台湾、マレーシア、香港、韓国……ロボミッション競技 エレメンタリー部門では、アジア圏からの出場者の活躍が目立ちました
続いては「Au」「舞桜」が出場するジュニア部門。8位から順に発表されていくと……

なんと、「舞桜」は4位、「Au」は7位にランクイン!残念ながらメダルには手が届かなかったものの、両チームともに名前を刻むという快挙を成し遂げられました。「舞桜」「Au」の皆さん、ありがとうございました!
2022年11月17日(木)〜19日(土)の3日間にかけて開催された「WRO 2022 ドイツ国際大会」にロボ団の中学生2チームがROBOMISSIONジュニア部門の日本代表として出場し、世界4位と7位にダブル入賞を果... Read more "
https://robo-done.com/news/3850/ >
なお、ロボミッションのシニア部門には「独学でロボットを学んだ」という栄光学園のチーム「Kamakura Now」が6位にランクイン。
大盛り上がりのロボスポーツには、ProgLabのチーム「ちゃんぽん」が4位にランクインしました。どのチームも、スポーツマンシップに則った堂々たる戦いぶりが見事でした!

プログラボからのお知らせをご案内します。
https://www.proglab.education/news/20221129.html >
WRO2023の舞台はパナマ。新たな出会いに期待を寄せて
表彰式が終わると、次回の開催地、およびテーマが発表されました。スクリーンに映し出された地上の楽園のような景色は……中南米の国、パナマです!
会場には来賓として、パナマのファーストレディであるYazmín Colón de Cortizo(ヤスミン・コロン)氏が招かれました。素敵なビデオとコロン氏のスピーチが終わると、パナマ選手団が素敵な衣装で登場。いかにも楽しそうな雰囲気で、ドイツとはまた違った大会風景が今から楽しみになりました。

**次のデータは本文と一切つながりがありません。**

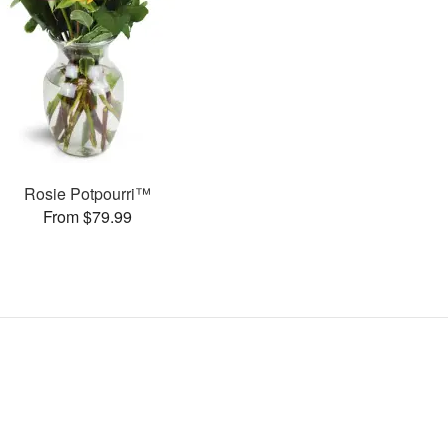
Rosie Potpourri™
From $79.99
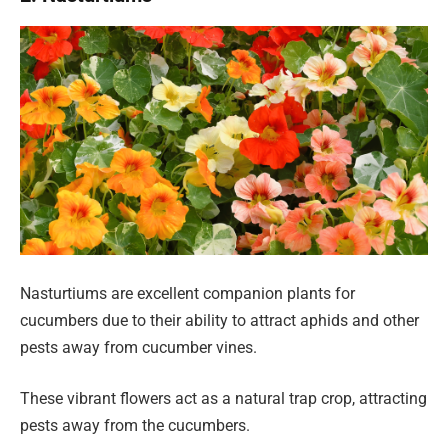
Nasturtiums are excellent companion plants for
cucumbers due to their ability to attract aphids and other
pests away from cucumber vines.
These vibrant flowers act as a natural trap crop, attracting
pests away from the cucumbers.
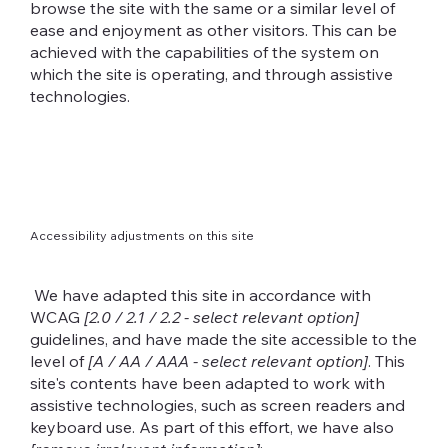
browse the site with the same or a similar level of
ease and enjoyment as other visitors. This can be
achieved with the capabilities of the system on
which the site is operating, and through assistive
technologies.
Accessibility adjustments on this site
We have adapted this site in accordance with
WCAG
[2.0 / 2.1 / 2.2 - select relevant option]
guidelines, and have made the site accessible to the
level of
[A / AA / AAA - select relevant option]
. This
site's contents have been adapted to work with
assistive technologies, such as screen readers and
keyboard use. As part of this effort, we have also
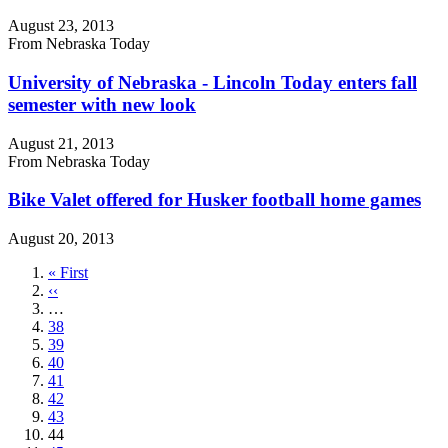
August 23, 2013
From Nebraska Today
University of Nebraska - Lincoln Today enters fall
semester with new look
August 21, 2013
From Nebraska Today
Bike Valet offered for Husker football home games
August 20, 2013
First
« First
page
Previous
‹‹
page
…
Page
38
Page
39
Page
40
Page
41
Page
42
Page
43
Current
44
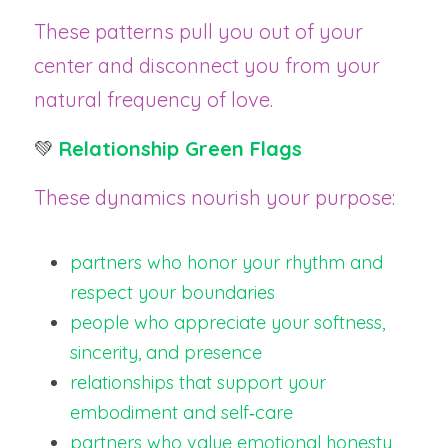
These patterns pull you out of your 
center and disconnect you from your 
natural frequency of love.
💚 
Relationship Green Flags
These dynamics nourish your purpose:
partners who honor your rhythm and 
respect your boundaries
people who appreciate your softness, 
sincerity, and presence
relationships that support your 
embodiment and self‑care
partners who value emotional honesty 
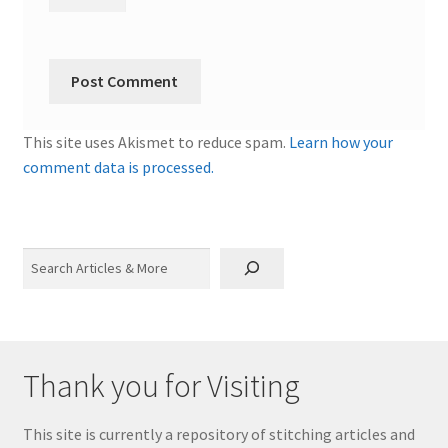
This site uses Akismet to reduce spam.
Learn how your
comment data is processed.
Search
Thank you for Visiting
This site is currently a repository of stitching articles and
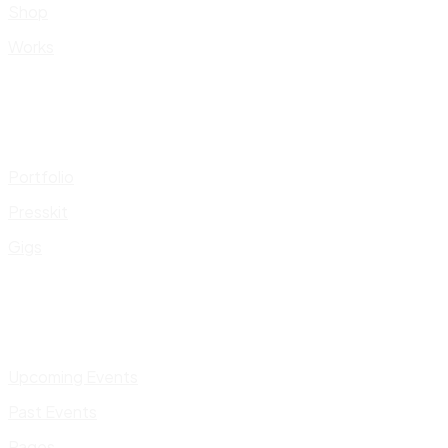
Shop
Works
Portfolio
Presskit
Gigs
Upcoming Events
Past Events
Pages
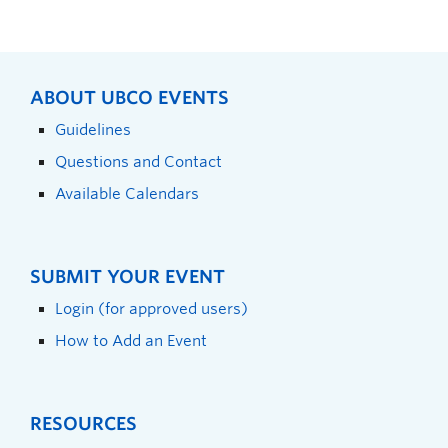
ABOUT UBCO EVENTS
Guidelines
Questions and Contact
Available Calendars
SUBMIT YOUR EVENT
Login (for approved users)
How to Add an Event
RESOURCES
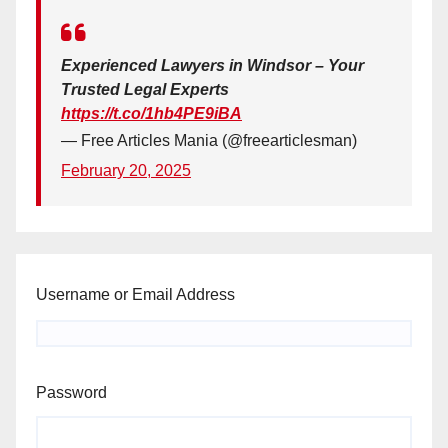
Experienced Lawyers in Windsor – Your
Trusted Legal Experts
https://t.co/1hb4PE9iBA
— Free Articles Mania (@freearticlesman)
February 20, 2025
Username or Email Address
Password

なお、来年(WRO2023)のテーマは「CONNECTING THE WORLD」(世界をつなぐ)だそう。パンデミックや不安定な世界情勢下だからこそ、世界中で「つながる」ことの大切さについて考える大会となりそうです。

ときにライバルとして、ときに友達として交流を深めた選手たち。実力も、情熱も持ち合わせたみなさんには、きっと明るい未来が拓かれていることでしょう。大きな感動をありがとうございました!